De gebroken plot, die heen en weer schiet van kindertijd naar volwassenheid, onderstreept hoe gruwelijke gebeurtenissen zich in je psyche nestelen. Al vroeg zien we de vader in paniek zijn kinderen verzamelen en naar een hotel vluchten. Wat er die nacht ook is gebeurd, hangt over alle 10 afleveringen heen, en voordat hij het onthult, laat Flanagan zien hoe het verleden het heden achtervolgt.
De grootste angst in dit Hill House is niet alleen lopen, maar met je familieleden. Steven Crain schrijft een allesomvattend boek dat hem beroemd maakt, maar het verdeelt ook de familie omdat zijn zus Shirley (Elizabeth Reaser) denkt dat hij familietragedie uitbuit. Theodora (Kate Siegel) werkt als kinderpsycholoog, wat ook gothic-herinneringen oproept, en Luke (Oliver Jackson-Cohen) worstelt met een verslaving. Het meest verwarde kind is misschien Nell (Victoria Pedretti), wiens fragiele toestand die van Eleanor Vance uit het originele boek weerspiegelt en haar terugvoert naar Hill House en een reünie van de hele familie. (Timothy Hutton speelt de oudere versie van de Crain-patriarch.)

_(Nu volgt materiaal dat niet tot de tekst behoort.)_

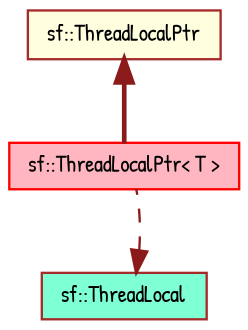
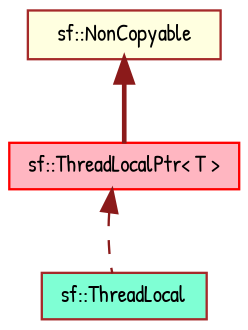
  digraph {
    fontname="Patrick Hand"
    node [color=brown fontname="Patrick Hand" fontsize=10 shape=record style=filled]
    edge [color=firebrick4 dir=back fontname="Patrick Hand" fontsize=10 labelfontname=Helvetica labelfontsize=10]
    n1 [color=red fillcolor=lightpink fontcolor=black height=0.2 label="sf::ThreadLocalPtr\< T \>" width=0.4]
    n2 [fillcolor=aquamarine height=0.2 label="sf::ThreadLocal" width=0.4]
-   n3 [fillcolor=lightyellow height=0.2 label="sf::ThreadLocalPtr" width=0.4]
-   n2 -> n1 [style=dashed]
+   n3 [fillcolor=lightyellow height=0.2 label="sf::NonCopyable" width=0.4]
+   n1 -> n2 [style=dashed]
    n3 -> n1 [style=bold]
  }
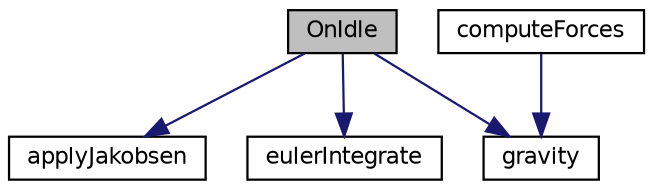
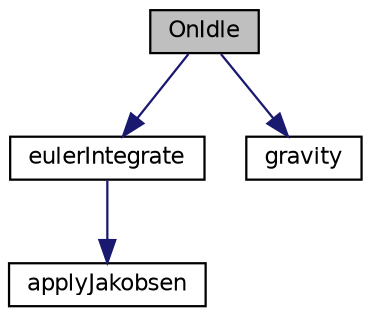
  digraph {
    rankdir=TB
    node [color=black fillcolor=white fontname=Helvetica fontsize=10 shape=record style=filled]
    edge [color=midnightblue fontname=Helvetica fontsize=10 labelfontname=Helvetica labelfontsize=10 style=solid]
    n1 [fillcolor=grey75 fontcolor=black height=0.2 label=OnIdle width=0.4]
    n2 [height=0.2 label=applyJakobsen width=0.4]
    n3 [height=0.2 label=eulerIntegrate width=0.4]
    n4 [height=0.2 label=gravity width=0.4]
-   n5 [height=0.2 label=computeForces width=0.4]
-   n1 -> n2
+   n3 -> n2
    n1 -> n3
    n1 -> n4
-   n5 -> n4
  }
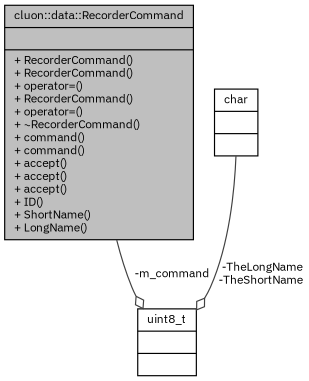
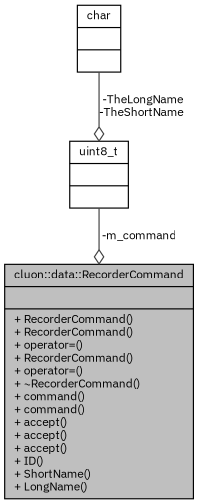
  digraph {
    fontname="IBM Plex Sans"
    node [color=black fillcolor=white fontname="IBM Plex Sans" fontsize=10 shape=record style=filled]
    edge [arrowhead=odiamond color=grey25 fontname="IBM Plex Sans" fontsize=10 labelfontname=Helvetica labelfontsize=10 style=solid]
    n1 [fillcolor=grey75 fontcolor=black height=0.2 label="{cluon::data::RecorderCommand\n||+ RecorderCommand()\l+ RecorderCommand()\l+ operator=()\l+ RecorderCommand()\l+ operator=()\l+ ~RecorderCommand()\l+ command()\l+ command()\l+ accept()\l+ accept()\l+ accept()\l+ ID()\l+ ShortName()\l+ LongName()\l}" width=0.4]
    n2 [height=0.2 label="{char\n||}" width=0.4]
    n3 [height=0.2 label="{uint8_t\n||}" width=0.4]
    n2 -> n3 [label=" -TheLongName\n-TheShortName"]
-   n1 -> n3 [label=" -m_command"]
+   n3 -> n1 [label=" -m_command"]
  }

Voor horror - dat een traditie heeft van dun getekende slachtoffers en wild suggestieve monsters, en van het isoleren van mensen in de ruimte of in hutten in het bos in plaats van ze rond te leiden in dichte verhalen - dit is een hoop plot, om nog maar te zwijgen van de vele lange theatrale toespraken. En Flanagan heeft het slim in elkaar geweven, met knipogen naar fans van het originele verhaal en verrassende stukjes bindweefsel van generatie op generatie. Het is een ingewikkeld, emotioneel aangrijpend en uitgestrekt verhaal, maar de omvang ervan lijkt ten koste te gaan van angst.

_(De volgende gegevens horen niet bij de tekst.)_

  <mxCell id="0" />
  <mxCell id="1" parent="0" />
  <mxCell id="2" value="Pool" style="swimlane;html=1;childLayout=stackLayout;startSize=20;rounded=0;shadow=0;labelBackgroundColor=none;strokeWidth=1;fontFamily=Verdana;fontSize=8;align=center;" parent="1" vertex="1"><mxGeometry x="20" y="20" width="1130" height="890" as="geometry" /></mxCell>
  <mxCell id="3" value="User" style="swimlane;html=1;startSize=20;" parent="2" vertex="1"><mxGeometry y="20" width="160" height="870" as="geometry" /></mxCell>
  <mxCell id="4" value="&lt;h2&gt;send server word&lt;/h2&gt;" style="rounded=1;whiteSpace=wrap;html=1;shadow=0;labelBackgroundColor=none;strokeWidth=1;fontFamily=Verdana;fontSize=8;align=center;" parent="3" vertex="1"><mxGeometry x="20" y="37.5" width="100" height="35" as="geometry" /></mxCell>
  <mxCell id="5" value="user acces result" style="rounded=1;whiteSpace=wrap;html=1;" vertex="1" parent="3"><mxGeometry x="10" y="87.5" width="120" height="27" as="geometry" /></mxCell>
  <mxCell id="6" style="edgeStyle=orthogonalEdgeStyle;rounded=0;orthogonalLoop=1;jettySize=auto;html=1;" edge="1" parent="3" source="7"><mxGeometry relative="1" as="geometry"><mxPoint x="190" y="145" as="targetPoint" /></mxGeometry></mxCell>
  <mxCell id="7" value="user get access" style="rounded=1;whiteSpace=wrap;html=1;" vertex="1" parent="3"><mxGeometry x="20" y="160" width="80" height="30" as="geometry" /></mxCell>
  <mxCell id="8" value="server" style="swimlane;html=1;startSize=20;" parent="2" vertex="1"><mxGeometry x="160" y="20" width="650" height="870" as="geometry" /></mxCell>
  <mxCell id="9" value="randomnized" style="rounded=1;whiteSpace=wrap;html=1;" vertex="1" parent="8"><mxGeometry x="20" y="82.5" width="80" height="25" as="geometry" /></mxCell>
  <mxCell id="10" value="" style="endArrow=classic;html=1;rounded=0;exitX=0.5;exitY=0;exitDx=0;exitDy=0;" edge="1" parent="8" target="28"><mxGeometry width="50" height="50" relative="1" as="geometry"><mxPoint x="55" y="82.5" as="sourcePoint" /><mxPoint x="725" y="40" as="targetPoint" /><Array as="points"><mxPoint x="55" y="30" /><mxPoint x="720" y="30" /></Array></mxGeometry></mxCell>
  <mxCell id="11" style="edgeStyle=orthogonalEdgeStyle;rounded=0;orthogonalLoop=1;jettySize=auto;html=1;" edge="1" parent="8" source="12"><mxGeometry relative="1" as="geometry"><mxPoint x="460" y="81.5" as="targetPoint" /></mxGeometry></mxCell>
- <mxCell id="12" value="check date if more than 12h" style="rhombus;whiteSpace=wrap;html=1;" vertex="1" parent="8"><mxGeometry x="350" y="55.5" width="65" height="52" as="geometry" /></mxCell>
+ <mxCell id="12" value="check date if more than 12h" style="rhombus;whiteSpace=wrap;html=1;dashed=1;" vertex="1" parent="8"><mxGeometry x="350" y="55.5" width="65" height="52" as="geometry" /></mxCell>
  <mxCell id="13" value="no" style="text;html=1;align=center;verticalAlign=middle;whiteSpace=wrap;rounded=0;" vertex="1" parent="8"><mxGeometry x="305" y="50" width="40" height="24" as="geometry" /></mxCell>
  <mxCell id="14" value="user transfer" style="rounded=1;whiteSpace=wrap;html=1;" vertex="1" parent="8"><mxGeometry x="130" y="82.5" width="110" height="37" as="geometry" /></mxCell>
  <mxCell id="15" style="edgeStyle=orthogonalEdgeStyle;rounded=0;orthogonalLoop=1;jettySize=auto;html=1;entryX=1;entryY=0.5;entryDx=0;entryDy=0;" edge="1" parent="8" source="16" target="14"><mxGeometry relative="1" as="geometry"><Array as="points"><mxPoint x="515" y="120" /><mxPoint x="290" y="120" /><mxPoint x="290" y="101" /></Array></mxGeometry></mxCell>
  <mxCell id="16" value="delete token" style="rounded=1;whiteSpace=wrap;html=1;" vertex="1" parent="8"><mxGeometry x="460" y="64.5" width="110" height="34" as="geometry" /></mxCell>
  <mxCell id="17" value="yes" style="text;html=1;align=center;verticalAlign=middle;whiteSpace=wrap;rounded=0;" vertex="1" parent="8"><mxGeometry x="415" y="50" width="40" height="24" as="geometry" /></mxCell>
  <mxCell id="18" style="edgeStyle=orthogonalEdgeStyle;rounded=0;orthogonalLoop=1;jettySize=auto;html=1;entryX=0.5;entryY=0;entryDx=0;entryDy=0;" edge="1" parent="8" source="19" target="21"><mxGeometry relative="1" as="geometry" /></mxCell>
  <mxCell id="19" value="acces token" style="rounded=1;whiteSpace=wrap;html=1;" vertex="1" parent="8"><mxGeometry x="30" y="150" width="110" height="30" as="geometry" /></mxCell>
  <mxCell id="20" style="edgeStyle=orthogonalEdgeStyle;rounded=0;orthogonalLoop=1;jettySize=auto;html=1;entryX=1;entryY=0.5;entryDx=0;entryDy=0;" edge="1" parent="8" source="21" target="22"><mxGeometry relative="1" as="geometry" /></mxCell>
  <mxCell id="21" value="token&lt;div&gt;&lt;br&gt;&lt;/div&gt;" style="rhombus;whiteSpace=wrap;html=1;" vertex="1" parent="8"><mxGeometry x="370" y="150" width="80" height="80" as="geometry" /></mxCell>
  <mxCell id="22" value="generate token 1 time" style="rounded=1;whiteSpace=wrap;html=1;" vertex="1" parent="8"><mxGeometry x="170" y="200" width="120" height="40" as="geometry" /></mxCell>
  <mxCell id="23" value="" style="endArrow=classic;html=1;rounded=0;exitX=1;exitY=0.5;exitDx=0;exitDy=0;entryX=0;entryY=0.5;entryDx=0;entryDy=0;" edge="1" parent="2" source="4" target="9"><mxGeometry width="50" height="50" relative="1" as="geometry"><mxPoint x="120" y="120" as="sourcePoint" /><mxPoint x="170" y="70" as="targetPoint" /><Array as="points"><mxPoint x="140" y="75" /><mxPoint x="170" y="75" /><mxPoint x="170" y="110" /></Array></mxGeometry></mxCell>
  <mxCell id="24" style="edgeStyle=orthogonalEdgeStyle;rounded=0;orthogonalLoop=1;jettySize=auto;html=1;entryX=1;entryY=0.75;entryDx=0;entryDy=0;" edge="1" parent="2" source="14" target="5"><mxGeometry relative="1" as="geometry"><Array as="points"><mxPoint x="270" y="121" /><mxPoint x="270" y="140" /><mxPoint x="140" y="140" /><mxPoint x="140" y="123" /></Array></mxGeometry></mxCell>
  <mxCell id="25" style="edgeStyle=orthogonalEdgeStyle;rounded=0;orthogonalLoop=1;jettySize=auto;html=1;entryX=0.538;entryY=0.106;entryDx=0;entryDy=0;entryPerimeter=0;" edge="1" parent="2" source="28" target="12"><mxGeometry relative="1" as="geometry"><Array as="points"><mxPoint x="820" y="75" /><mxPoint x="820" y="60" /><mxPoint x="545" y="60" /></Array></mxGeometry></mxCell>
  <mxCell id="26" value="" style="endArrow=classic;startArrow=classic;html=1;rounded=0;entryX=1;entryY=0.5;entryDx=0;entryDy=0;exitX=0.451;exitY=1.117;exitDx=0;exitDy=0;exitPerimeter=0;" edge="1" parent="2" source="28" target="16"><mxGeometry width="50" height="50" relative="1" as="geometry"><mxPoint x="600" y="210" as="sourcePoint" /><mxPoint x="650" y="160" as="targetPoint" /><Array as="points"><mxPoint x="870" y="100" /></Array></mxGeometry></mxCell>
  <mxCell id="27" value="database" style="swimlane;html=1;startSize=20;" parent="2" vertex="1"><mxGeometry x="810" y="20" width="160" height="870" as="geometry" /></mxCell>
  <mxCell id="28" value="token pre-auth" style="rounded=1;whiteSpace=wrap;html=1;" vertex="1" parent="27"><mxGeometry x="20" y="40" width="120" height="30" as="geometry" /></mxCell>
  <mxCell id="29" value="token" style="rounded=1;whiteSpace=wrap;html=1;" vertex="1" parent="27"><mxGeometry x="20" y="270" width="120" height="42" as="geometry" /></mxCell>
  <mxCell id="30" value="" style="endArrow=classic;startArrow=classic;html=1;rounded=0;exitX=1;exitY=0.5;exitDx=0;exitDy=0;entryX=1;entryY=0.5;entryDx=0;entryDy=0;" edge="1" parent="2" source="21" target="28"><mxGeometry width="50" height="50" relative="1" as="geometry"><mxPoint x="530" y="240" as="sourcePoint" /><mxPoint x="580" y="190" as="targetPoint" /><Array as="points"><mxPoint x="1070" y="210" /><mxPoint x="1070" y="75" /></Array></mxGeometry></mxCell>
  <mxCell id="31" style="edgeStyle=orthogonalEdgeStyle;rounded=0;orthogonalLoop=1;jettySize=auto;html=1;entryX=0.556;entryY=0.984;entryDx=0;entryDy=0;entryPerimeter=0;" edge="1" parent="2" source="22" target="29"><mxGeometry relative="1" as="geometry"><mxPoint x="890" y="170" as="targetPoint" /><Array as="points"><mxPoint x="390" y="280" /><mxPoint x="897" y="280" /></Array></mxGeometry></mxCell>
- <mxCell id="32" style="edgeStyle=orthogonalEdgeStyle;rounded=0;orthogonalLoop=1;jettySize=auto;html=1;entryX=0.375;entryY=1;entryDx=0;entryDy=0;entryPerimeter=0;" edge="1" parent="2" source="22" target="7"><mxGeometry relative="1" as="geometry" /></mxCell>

De belangrijkste keerpunten in de serie zijn gebaseerd op familiale leugens, vreemd toeval en beslissingen die horen bij midlifecrisisromans die zich afspelen in de buitenwijken van Connecticut, geen gotische verhalen over het griezelige. Als het niet voor de periodieke bug was die uit de mond van een lijk kroop of een zwevende geest die onder het bed van een kind tuurt, zou je The Haunting of Hill House kunnen verwarren met een gootsteendrama. Voor degenen die bang zijn dat horror zo nuchter en volwassen is geworden dat het een deel van zijn plezier verliest, is er enig bewijs te vinden in deze plechtige reeks.

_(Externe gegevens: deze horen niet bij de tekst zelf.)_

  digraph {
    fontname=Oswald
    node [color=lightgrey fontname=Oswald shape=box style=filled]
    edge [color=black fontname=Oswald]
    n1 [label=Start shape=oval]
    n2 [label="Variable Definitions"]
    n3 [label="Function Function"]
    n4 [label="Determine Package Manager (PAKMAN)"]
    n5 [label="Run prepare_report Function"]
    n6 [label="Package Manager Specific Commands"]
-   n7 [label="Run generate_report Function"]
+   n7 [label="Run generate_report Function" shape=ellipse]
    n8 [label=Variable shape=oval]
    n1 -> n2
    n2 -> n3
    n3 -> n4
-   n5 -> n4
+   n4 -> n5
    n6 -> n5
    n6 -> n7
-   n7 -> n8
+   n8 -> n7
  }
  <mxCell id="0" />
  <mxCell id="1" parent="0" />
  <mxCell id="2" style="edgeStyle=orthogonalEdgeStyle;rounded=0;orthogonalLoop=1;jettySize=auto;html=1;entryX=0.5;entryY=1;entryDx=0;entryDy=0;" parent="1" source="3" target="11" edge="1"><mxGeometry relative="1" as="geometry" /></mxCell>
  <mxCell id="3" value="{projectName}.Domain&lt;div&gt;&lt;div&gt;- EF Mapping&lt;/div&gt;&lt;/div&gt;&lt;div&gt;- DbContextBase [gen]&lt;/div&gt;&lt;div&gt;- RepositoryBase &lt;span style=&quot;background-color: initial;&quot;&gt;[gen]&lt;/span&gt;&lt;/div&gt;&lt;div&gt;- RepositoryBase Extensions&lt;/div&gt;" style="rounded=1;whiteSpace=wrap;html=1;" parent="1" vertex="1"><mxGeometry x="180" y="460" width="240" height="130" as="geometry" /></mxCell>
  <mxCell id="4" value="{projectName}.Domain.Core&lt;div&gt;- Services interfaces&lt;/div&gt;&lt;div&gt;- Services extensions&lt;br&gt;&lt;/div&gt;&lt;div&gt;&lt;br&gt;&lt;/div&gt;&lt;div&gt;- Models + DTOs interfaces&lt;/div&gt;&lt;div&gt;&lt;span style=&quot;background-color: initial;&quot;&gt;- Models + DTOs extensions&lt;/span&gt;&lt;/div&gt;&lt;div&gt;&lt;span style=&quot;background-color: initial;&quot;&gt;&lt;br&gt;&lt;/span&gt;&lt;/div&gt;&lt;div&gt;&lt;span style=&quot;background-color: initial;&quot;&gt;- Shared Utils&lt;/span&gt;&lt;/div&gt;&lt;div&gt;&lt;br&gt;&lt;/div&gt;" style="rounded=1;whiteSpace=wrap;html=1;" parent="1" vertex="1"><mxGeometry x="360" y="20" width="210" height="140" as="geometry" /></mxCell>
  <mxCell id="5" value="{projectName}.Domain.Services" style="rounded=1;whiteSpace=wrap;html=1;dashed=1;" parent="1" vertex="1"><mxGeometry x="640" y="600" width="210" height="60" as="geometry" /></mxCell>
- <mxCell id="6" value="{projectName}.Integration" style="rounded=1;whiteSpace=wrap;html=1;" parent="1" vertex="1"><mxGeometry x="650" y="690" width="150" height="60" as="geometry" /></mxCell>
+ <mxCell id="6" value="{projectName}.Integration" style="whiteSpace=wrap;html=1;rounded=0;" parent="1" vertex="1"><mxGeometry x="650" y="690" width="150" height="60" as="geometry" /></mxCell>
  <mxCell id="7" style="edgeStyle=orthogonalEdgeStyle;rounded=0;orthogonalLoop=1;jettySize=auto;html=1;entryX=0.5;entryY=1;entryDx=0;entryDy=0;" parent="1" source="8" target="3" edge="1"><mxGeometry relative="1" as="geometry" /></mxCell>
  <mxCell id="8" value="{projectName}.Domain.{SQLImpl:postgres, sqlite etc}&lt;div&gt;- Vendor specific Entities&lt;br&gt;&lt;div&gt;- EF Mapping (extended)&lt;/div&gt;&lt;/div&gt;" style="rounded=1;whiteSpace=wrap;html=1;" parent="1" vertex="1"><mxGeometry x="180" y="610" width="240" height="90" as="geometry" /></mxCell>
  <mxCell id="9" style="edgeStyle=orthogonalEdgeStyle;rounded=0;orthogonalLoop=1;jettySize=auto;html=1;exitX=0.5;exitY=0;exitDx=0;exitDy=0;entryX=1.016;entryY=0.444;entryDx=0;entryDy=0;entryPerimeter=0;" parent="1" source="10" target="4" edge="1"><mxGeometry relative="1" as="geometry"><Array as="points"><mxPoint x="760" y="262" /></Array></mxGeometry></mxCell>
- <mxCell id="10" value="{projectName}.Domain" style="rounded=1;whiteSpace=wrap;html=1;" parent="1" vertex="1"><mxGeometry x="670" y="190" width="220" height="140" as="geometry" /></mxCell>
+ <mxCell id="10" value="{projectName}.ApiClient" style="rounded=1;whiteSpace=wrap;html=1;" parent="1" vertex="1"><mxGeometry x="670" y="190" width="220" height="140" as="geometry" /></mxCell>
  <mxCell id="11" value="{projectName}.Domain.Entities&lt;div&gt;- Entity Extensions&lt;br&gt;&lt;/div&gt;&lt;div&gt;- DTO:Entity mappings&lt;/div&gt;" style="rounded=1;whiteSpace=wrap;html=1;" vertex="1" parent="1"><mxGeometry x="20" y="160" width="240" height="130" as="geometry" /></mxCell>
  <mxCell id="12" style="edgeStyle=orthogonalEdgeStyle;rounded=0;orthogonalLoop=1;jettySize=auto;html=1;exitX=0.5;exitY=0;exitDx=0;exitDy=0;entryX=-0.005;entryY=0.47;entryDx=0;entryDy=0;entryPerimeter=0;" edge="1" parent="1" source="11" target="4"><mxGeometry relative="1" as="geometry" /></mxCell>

De grootste uitdaging voor horror in het tijdperk van streaming is misschien het tempo. Dit goed doen is net zo belangrijk in enge scènes als in grappen. Deze serie is opzettelijk en traag, maar voldoet aan de traditionele episodische televisiestructuur. Afleveringen beginnen en eindigen met schokken, en hoewel ze vaak behoorlijk effectief zijn, escaleren de angsten niet. Flanagan heeft een intelligent, boeiend bovennatuurlijk verhaal gemaakt waarin de spanning niet zo hoog oploopt als stoppen en beginnen, en af en toe sputteren.